5 of 538 comments (clear)

  1. Until artificial limits are removed... by eksith · · Score: 5, Insightful

    I used my online banking today and they limit to 8 characters EXACTLY... even though they demand a non alpha-numeric character and mixed case. I keep thinking, these idiots still don't get it. Also, obligatory.

    --
    If computers were people, I'd be a misanthrope.
  2. Git Rid of Asinine Password Requirements First by Secret+Agent+Man · · Score: 5, Insightful
    • Minimum lengths? Sounds good.
    • Require a non-alphanumeric symbol? Sounds good.
    • Must have at least one lowercase letter, capital letter, punctuation, number? Uh...
    • Max length of 12 characters. Wat?

    Some password requirements are perfectly acceptable, even encouraged. There exist plenty, however, that just make one scratch one's head. Why would a maximum length any lower than several hundred characters ever be necessary? More egregious limitations include requiring an insanely complex number of symbol/letter/number combinations (easy for AI, hard for humans, as XKCD eloquently points out) and, of course, passwords restricted to numbers only. Sadly financial institutions seem to be fond of this one, possibly under the mentality that a PIN is just as good as a password, and customers won't forget that!

  3. Re:I Got It! by LoRdTAW · · Score: 5, Insightful

    A better question would be, what system would allow 1000 password guesses per second to be authenticated? Most systems lock you out after 3 to 5 unsuccessful attempts. And I would hope that smart developers would put a time delay between how fast a user can reattempt to authenticate. So a computer sending authentication attempts in less than one second would be immediately blacklisted as a automated attack. Inserting a second or two delay between attempts would guarantee that. Assuming a computer could brute force a password by trying all possible strings, what system could that possibly be effective against?
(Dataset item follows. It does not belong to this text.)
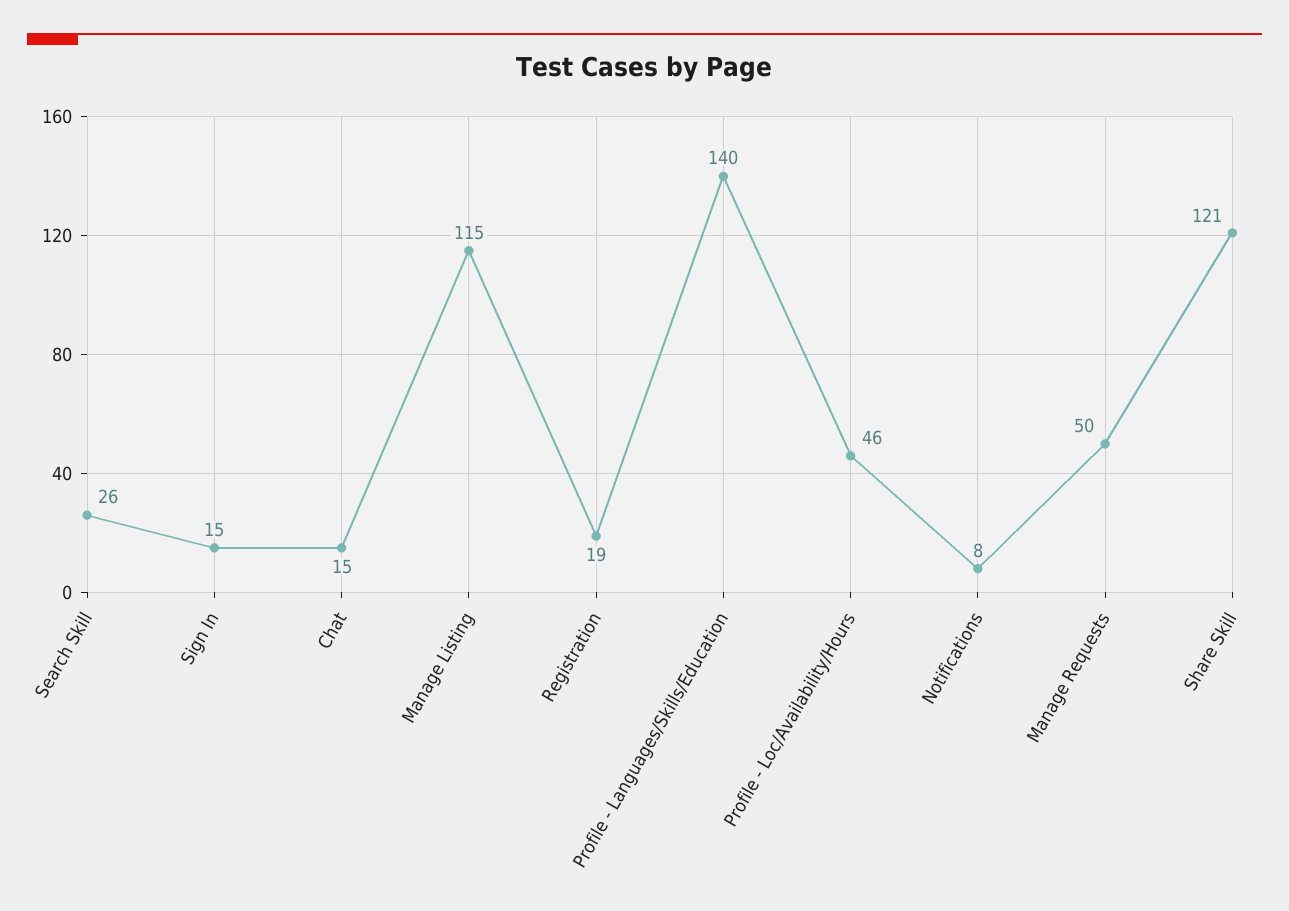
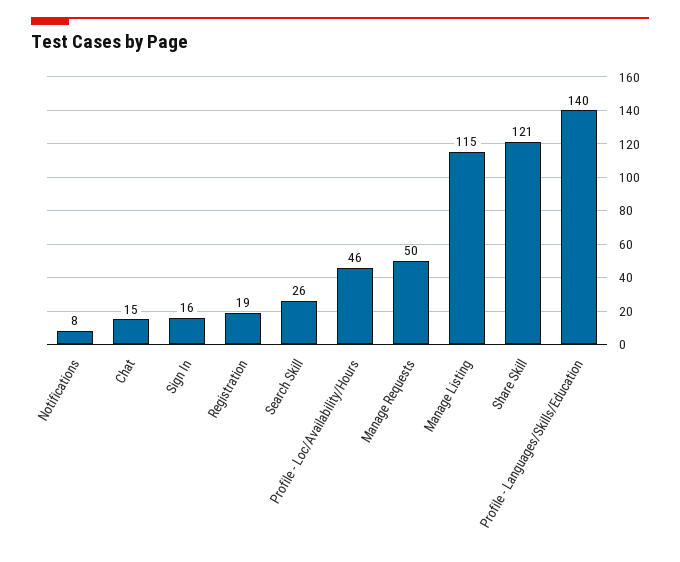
Sign In: 15 -> 16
I can see that it could be useful against an encrypted file but an online banking site or other eCommerce site sounds impractical. anyone care to elaborate?

  4. Re:I Got It! by dgatwood · · Score: 5, Insightful

    Your definition of "common words" is off by about an order of magnitude from reality, though. A typical person only uses about 10,000–25,000 words on a regular basis, depending on their level of education.

    Even assuming the upper end of that, nearly all people would typically choose from about 3 * 10^17 possibilities, which at 350 billion attempts per second, would take only around ten days to crack. On the lower end, a sizable percentage of people would choose from about 1 * 10^16, which would take about eight hours to crack.

    --

    Check out my sci-fi/humor trilogy at PatriotsBooks.

  5. Re:I Got It! by Anonymous Coward · · Score: 5, Insightful

    Password too long, please enter 8-12 characters.